In our shop, we run the always-excellent PDQ Deploy from Admin Arsenal. However, I wanted a way to control the PDQ console using the command line on my day-to-day workstation, which is a Mac.

To do this, as it turns out, only requires working through some decent (slightly incomplete) documentation online. Amazingly, it's possible!

You'll need:

• PowerShell Core for MacOS
• PowerShell Core installed on the Windows server
• The Win32 OpenSSH build installed on the Windows server

First, you'll need to configure the Windows server or workstation to allow incoming SSH connections via Powershell.

1. Begin by installing the latest stable .msi of PowerShell Core from the GitHub repo for your build of Windows.

2. Once that's installed, you'll need to install Win32 OpenSSH. Download the .zip here.

3. Extract contents of the latest build to C:\Program Files\OpenSSH

4. In an elevated (Administrator) PowerShell window, run the following:
   powershell.exe -ExecutionPolicy Bypass -File install-sshd.ps1 , where install-sshd.ps1 is the installer file located in the newly extracted directory.

5. In the same elevated PowerShell window, open the firewall for sshd.exe to allow inbound SSH connections:
   New-NetFirewallRule -Name sshd -DisplayName 'OpenSSH Server (sshd)' -Enabled True -Direction Inbound -Protocol TCP -Action Allow -LocalPort 22
   Note: New-NetFirewallRule is for Windows 2012 and above servers only.
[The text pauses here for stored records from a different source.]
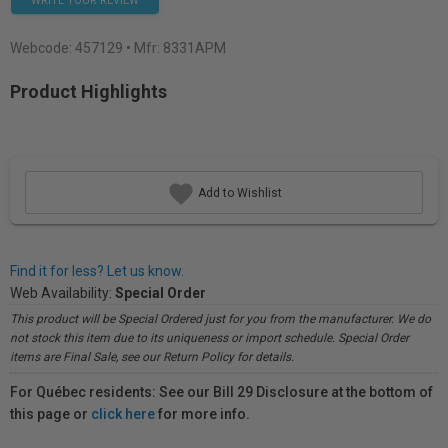
WRITE YOUR REVIEW
Webcode:
457129
• Mfr: 8331APM
Product Highlights
Add to Wishlist
Find it for less? Let us know.
Web Availability:
Special Order
This product will be Special Ordered just for you from the manufacturer. We do
not stock this item due to its uniqueness or import schedule. Special Order
items are Final Sale, see our Return Policy for details.
For Québec residents: See our Bill 29 Disclosure at the bottom of
this page or
click here
for more info.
If you're on a client desktop machine (like Windows 10) or Windows 2008 R2 and below, try:
   netsh advfirewall firewall add rule name=sshd dir=in action=allow protocol=TCP localport=22

6. Start sshd (this will automatically generate host keys under %programdata%\ssh if they don't already exist)
   net start sshd

7. Setup sshd and ssh-agent to auto-start (optional)
   Set-Service sshd -StartupType Automatic
Set-Service ssh-agent -StartupType Automatic

8. Then you need to edit the sshd_config file at %ProgramData%\ssh\. Add a PowerShell subsystem entry as follows: Subsystem powershell c:/program files/powershell/6.0.2/pwsh.exe -sshs -NoLogo -NoProfile

   a. This may require 8.3 naming scheme for the "Program Files" folder. OpenSSH has a known issue with Windows paths containing spaces: "/Program Files" to "/progra~1".

   b. Make sure that PasswordAuthentication Yes is uncommented.

9. Restart the sshd service: Restart-Service sshd

10. Add the path where OpenSSH is installed to your PATH environment variable. The path should be something like: C:\Program Files\OpenSSH\

Next, you'll need to install PowerShell Core on the Mac you want to connect with.

Simply install the .pkg file for the stable build from the same GitHub repo.

Then, let's connect:

1. Start PowerShell in your terminal by typing pwsh.
2. Enter a new PSSession remotely by typing:
   Enter-PSSession -HostName [server name] -UserName Domain\User -SSHTransport

And that's it! You should now be able to remotely execute PowerShell.